Ben Ross, a longtime Purple Line supporter, said he began researching Hogan’s campaign contribution records after Montgomery County Council President George Leventhal (D-At Large), another longtime Purple Line advocate, tweeted Jan. 9 that he’d heard about the fundraiser at the Maryland Association of Counties’ winter conference on the Eastern Shore. Leventhal tweeted that Maryland Senate President Thomas V. Mike Miller Jr. (D-Calvert) mentioned during a speech that he’d attended three Hogan fundraisers that week, including one hosted by Purple Line opponents in Chevy Chase.

Ross said he found that Larry Hogan For Governor received about $47,000 from contribution checks and credit card transactions dated Jan. 7 and Jan. 8. The contributions ranged from $200 to $4,000 each, with most at $500 or $1,000. Ross said he used an outdated Columbia Country Club membership list – he declined to say how old the list was – and Google searches, such as Linked In profiles, to link $35,000 of those contributions to country club members.

Columbia Country Club has opposed a light-rail Purple Line for years because the proposed route would run two-car trains through the club’s 104-year-old golf course, west of Connecticut Avenue and north of East-West Highway, 70 times a day.

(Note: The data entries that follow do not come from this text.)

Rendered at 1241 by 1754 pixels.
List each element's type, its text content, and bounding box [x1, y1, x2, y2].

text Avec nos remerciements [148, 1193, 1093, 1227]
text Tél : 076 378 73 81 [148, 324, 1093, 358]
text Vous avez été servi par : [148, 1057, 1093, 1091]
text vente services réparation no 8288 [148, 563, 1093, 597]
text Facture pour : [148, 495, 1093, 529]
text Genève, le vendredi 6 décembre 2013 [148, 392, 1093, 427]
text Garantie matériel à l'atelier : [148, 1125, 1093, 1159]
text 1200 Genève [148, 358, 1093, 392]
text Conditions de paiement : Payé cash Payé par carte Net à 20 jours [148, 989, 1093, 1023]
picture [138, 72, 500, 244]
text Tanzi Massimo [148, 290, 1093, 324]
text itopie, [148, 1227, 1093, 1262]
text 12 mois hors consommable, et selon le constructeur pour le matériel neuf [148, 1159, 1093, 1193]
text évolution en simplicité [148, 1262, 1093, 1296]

The club has long been considered one of the most well-financed and politically connected Purple Line foes. To ward off possible lawsuits that could delay the project, the Maryland Transit Administration signed a 25-page legal agreement with the country club in June 2013 stating that the club would drop all opposition to the Purple Line, in exchange for the state agency shifting the light-rail line’s alignment to better spare the golf course and a one-year limit on construction vehicles using club property.

The agreement did not bind individual members from opposing the rail project.

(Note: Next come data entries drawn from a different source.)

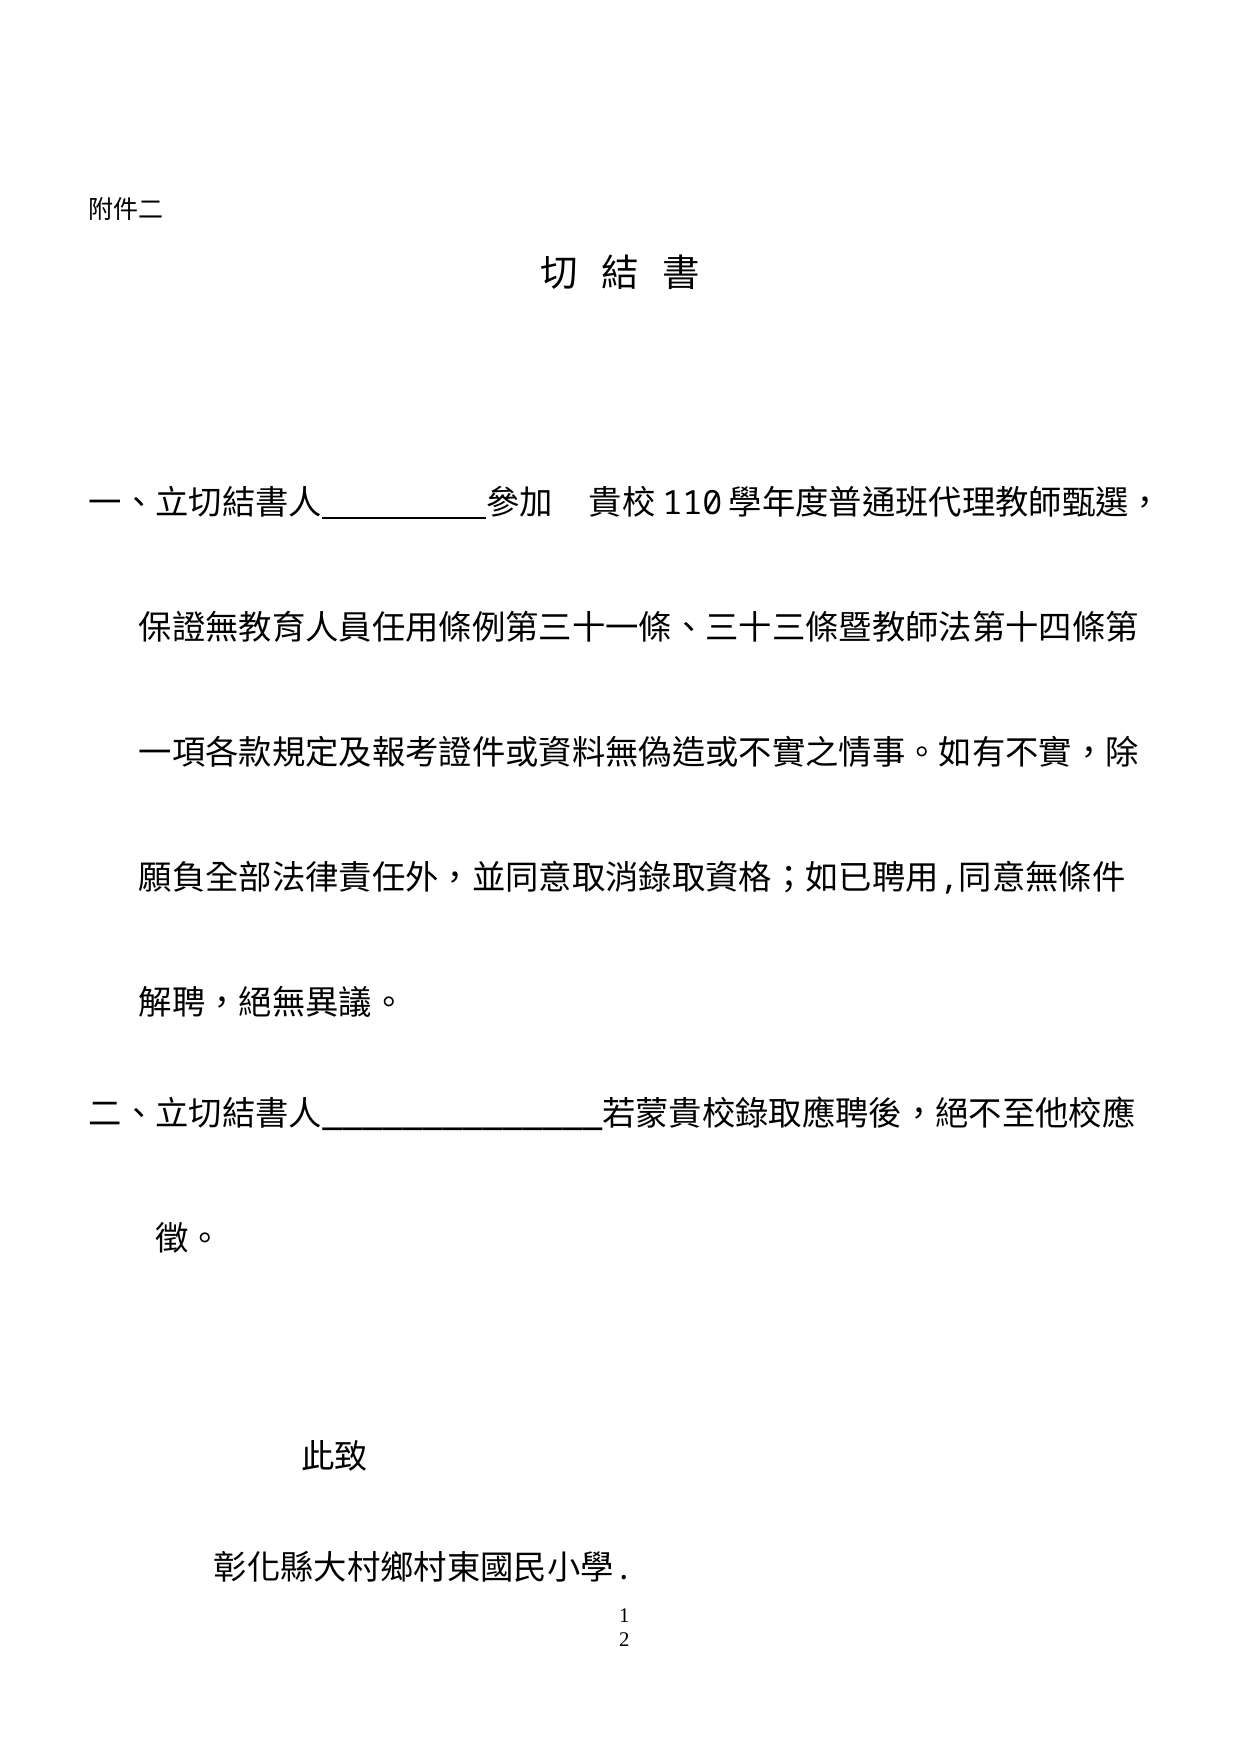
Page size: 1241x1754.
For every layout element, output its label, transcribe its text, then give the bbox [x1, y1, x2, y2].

text 一、立切結書人 參加 貴校110學年度普通班代理教師甄選，保證無教育人員任用條例第三十一條、三十三條暨教師法第十四條第一項各款規定及報考證件或資料無偽造或不實之情事。如有不實，除願負全部法律責任外，並同意取消錄取資格；如已聘用,同意無條件解聘，絕無異議。 [89, 458, 1152, 1021]
text 此致 [89, 1413, 1152, 1475]
text 切結書 [89, 228, 1152, 291]
text 附件二 [89, 166, 1152, 228]
text 二、立切結書人______________若蒙貴校錄取應聘後，絕不至他校應徵。 [89, 1069, 1152, 1257]
text 彰化縣大村鄉村東國民小學. [89, 1523, 1152, 1586]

The fundraiser, Ross said, “shows that the opposition to the Purple Line is not about saving money. It’s about keeping transit out of Chevy Chase.”

To get more details about the fundraiser, The Washington Post contacted nine people on Ross’s contribution list, whom The Post also found in Board of Elections records and whose unusual names made them easy to track down quickly. All but one didn’t return a phone message or e-mail. One said “I have no comment.”

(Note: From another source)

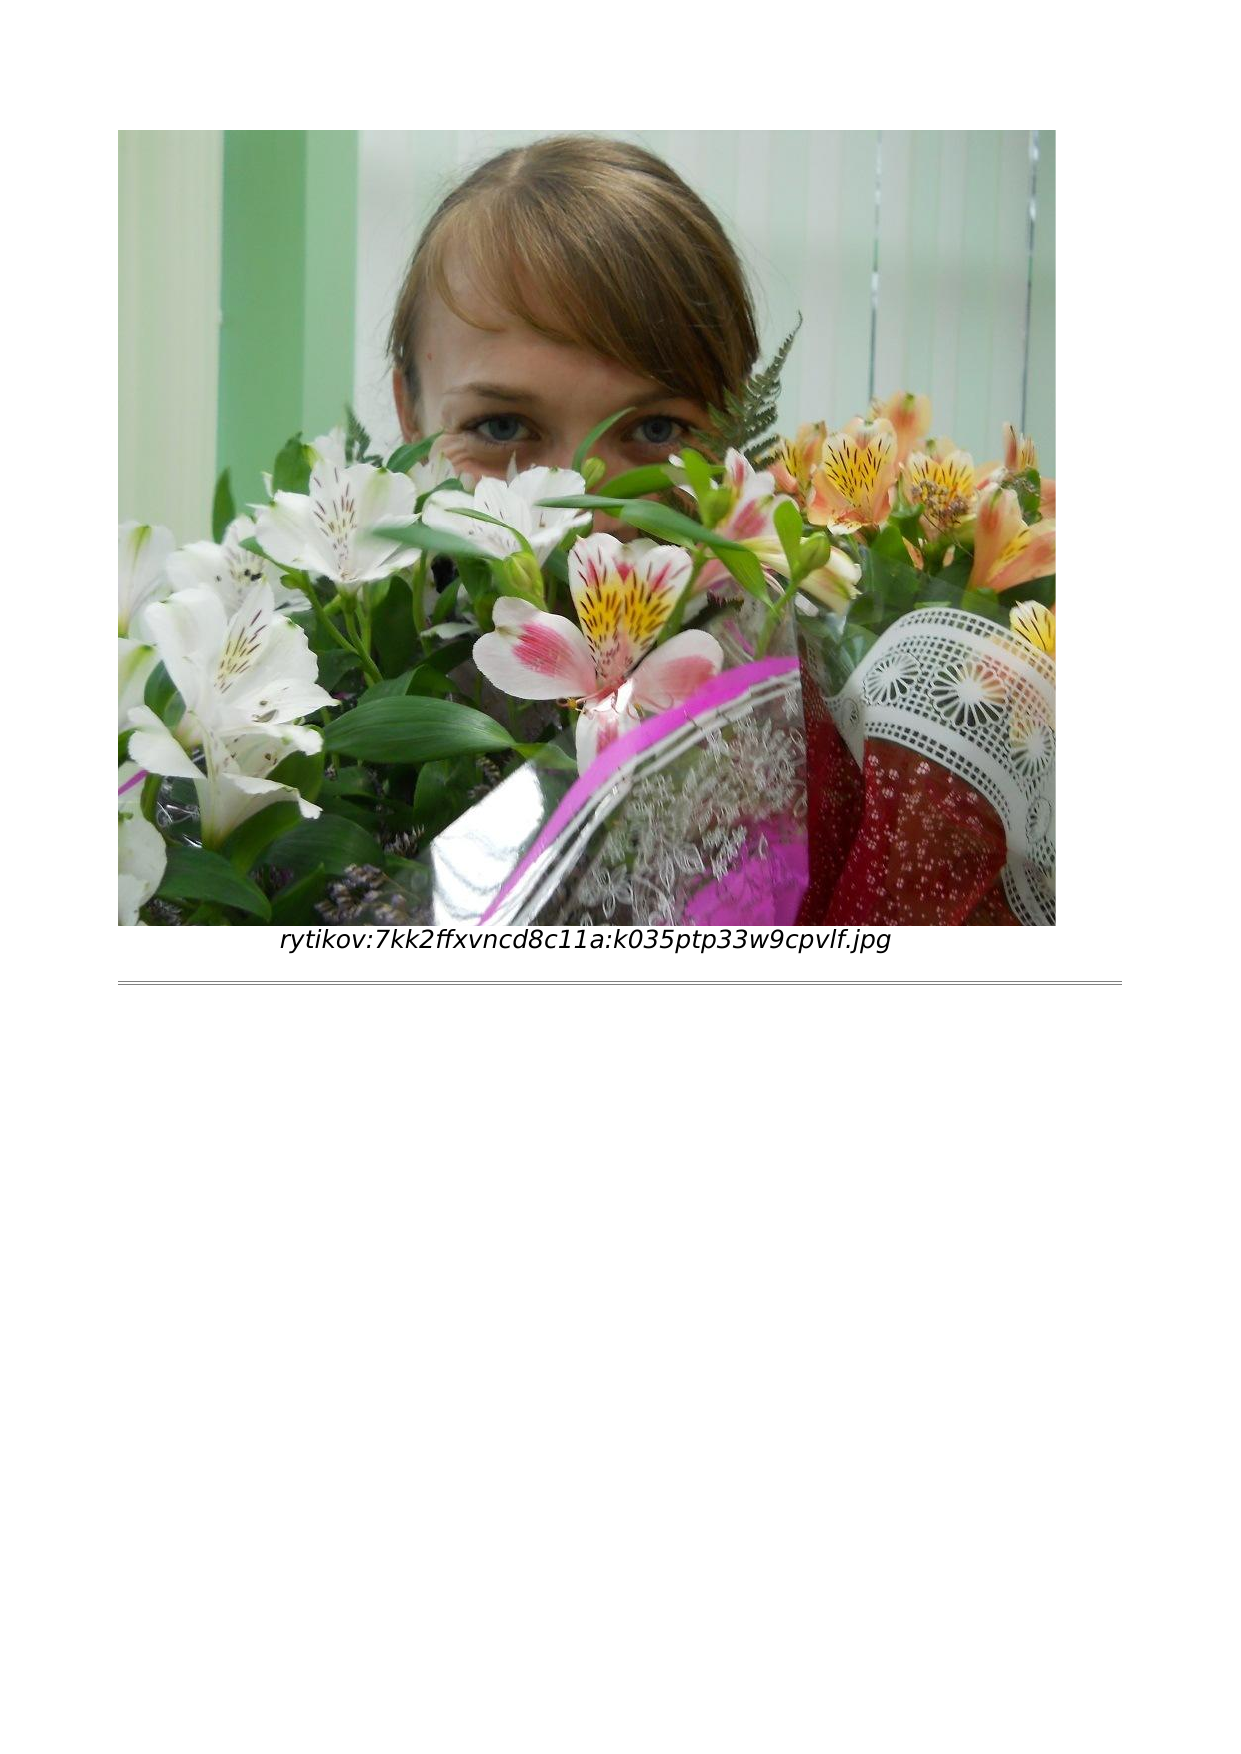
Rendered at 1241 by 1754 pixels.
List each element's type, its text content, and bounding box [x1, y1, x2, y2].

One attendee, who spoke on condition that he not be named, said there were 80 to 90 people at what he called a “reception” for Hogan in Bethesda. Not all of the attendees were Columbia Country Club members, he said, but “most people” there were opposed to a Purple Line. He said Hogan gave some “informal” remarks,  but he would not say what the then-governor-elect said.

Hogan has not announced whether he will continue the $2.45 billion project – construction is scheduled to begin later this year – or delay it or cancel it. Opponents and supporters are lobbying Hogan, with both sides trying to read any signals from the new governor.

Opponents have been bolstered by Hogan’s comments during the gubernatorial campaign that a Purple Line and another light-rail project planned for Baltimore would be too expensive and that state money would be better spent on roads. Supporters recently took some solace in Hogan keeping funding for a Purple Line in his proposed budget, even though Hogan said he had not yet decided whether to proceed with it.

Hogan’s acting transportation chief, Pete Rahn, told a Senate committee Wednesday that Hogan has asked him to keep an “open mind” about both a Purple Line and a Red Line in Baltimore. Rahn said he hoped to make a recommendation to the governor before the General Assembly’s 90-day session ends in April.

Hogan’s spokesmen said they couldn’t address the fundraiser because they are state employees. We’re still waiting to hear back from the Hogan campaign folks.